Text zur Analyse ->
Ob Umbaumaßnahmen einer Kirchengemeinde am Altarraum eine Urheberrechtsverletzung darstellen und die Kirchengemeinde daher verpflichtet ist, den ursprünglichen Zustand wiederherzustellen, darüber hatte jüngst der Bundesgerichtshof zu entscheiden.
Das Gerichte urteilte, dass ein Anspruch des Urhebers nicht bestehe (Urteil vom 20. März 2008, Aktenzeichen: I ZR 166/05). Zwar verstoßen Umbaumaßnahmen grundsätzlich gegen das urheberrechtliche Änderungsverbot, da auch der Eigentümer eines sog. Werkoriginals an dem ihm gehörenden Original vornehmen darf. Der Urheber habe einen Anspruch darauf, dass das von ihm geschaffene Werk unverändert erhalten bleibt.
Im jeweiligen Einzelfall sei jedoch zu ermitteln, ob die Interessen des Eigentümers gegenüber den Interessen des Urhebers Vorrang genießen. Dies sei vorliegend aufgrund des kirchlichen Selbstbestimmungsrechts und der Religionsfreiheit zu bejahen. Weiterhin müsse auf Seiten des Urhebers bei Werken der Baukunst berücksichtigt werden, dass im bekannt ist, dass der Eigentümer das Bauwerk für einen bestimmten Zweck verwenden möchte. Daher müsse er damit rechnen, dass wechselnde Bedürfnisse des Eigentümers eine Änderung des Bauwerks notwendig machen können.

Bereitgestellte Einträge ->
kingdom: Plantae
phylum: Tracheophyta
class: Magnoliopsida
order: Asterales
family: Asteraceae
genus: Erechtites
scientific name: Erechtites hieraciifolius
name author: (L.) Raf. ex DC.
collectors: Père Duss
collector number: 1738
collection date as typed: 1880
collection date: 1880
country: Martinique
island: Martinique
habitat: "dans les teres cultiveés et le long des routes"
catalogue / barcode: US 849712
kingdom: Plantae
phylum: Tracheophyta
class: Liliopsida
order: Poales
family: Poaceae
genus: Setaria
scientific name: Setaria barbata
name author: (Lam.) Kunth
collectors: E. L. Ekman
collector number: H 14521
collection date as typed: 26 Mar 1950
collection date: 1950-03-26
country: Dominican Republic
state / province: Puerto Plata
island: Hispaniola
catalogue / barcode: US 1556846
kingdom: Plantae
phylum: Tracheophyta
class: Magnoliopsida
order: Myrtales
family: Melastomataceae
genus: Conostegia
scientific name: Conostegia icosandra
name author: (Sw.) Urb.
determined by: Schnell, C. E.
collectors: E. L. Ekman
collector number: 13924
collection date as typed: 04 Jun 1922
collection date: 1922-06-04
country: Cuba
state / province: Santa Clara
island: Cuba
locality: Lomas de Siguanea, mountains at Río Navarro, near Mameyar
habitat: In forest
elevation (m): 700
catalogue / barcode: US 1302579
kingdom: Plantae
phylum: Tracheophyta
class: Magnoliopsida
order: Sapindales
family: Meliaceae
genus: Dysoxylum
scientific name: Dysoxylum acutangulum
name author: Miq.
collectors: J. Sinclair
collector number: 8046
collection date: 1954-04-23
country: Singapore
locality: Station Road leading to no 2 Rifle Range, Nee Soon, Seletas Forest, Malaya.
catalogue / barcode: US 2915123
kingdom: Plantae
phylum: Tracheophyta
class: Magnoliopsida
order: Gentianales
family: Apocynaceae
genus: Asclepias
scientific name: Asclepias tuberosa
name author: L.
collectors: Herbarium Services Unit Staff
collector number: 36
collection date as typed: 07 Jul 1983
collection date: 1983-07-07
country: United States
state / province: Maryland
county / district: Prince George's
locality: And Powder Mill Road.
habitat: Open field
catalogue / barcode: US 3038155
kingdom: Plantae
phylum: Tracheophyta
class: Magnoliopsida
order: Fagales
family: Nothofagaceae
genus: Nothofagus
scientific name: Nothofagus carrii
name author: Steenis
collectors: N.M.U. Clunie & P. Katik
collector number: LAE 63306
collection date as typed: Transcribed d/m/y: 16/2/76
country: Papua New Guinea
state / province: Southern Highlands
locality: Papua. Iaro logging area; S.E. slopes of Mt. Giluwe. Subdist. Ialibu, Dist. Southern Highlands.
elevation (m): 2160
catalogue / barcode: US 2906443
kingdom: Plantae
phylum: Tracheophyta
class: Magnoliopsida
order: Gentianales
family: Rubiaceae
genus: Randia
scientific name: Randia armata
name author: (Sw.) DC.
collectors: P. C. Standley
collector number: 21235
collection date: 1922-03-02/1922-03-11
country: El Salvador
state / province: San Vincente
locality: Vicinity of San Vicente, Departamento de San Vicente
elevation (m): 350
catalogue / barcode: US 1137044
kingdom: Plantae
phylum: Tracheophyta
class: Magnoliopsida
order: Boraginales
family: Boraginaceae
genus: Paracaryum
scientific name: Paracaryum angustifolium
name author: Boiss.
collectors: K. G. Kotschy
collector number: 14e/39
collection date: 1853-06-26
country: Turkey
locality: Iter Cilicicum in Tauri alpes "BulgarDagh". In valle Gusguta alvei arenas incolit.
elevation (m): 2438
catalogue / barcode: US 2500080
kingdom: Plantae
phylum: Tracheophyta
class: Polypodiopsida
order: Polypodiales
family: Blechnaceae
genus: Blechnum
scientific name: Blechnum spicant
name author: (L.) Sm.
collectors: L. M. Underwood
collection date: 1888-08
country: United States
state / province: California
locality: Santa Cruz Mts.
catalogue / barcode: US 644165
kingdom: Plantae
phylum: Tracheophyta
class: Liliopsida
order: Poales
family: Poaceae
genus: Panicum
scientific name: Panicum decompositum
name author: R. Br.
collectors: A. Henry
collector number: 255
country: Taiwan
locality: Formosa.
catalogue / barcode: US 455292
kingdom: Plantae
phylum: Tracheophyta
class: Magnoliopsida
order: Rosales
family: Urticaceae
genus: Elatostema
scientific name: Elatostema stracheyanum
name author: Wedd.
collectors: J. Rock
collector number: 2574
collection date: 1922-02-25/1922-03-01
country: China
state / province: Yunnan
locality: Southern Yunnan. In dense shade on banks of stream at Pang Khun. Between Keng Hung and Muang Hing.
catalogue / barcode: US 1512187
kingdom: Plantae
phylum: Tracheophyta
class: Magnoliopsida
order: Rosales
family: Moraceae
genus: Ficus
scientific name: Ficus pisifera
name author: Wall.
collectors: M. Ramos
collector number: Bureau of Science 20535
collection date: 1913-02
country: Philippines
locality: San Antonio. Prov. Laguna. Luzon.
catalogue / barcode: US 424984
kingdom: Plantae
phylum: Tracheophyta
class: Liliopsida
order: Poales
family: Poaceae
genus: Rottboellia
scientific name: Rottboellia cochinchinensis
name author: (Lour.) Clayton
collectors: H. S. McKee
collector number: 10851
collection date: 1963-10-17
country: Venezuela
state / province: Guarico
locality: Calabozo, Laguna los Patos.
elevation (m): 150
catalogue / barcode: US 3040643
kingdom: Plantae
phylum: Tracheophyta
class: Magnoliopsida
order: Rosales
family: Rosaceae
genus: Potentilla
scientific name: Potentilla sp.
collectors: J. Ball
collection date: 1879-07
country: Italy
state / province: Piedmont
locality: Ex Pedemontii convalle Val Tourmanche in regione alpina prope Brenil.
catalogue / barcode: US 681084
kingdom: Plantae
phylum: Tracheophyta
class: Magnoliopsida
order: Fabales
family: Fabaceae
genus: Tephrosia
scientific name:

Aufgabe -> Aufgrund welcher zwei Rechte haben laut dem Text zur Analyse im entschiedenen Fall die Interessen des Eigentümers Vorrang vor denen des Urhebers?

Antwort -> Aufgrund des kirchlichen Selbstbestimmungsrechts und der Religionsfreiheit.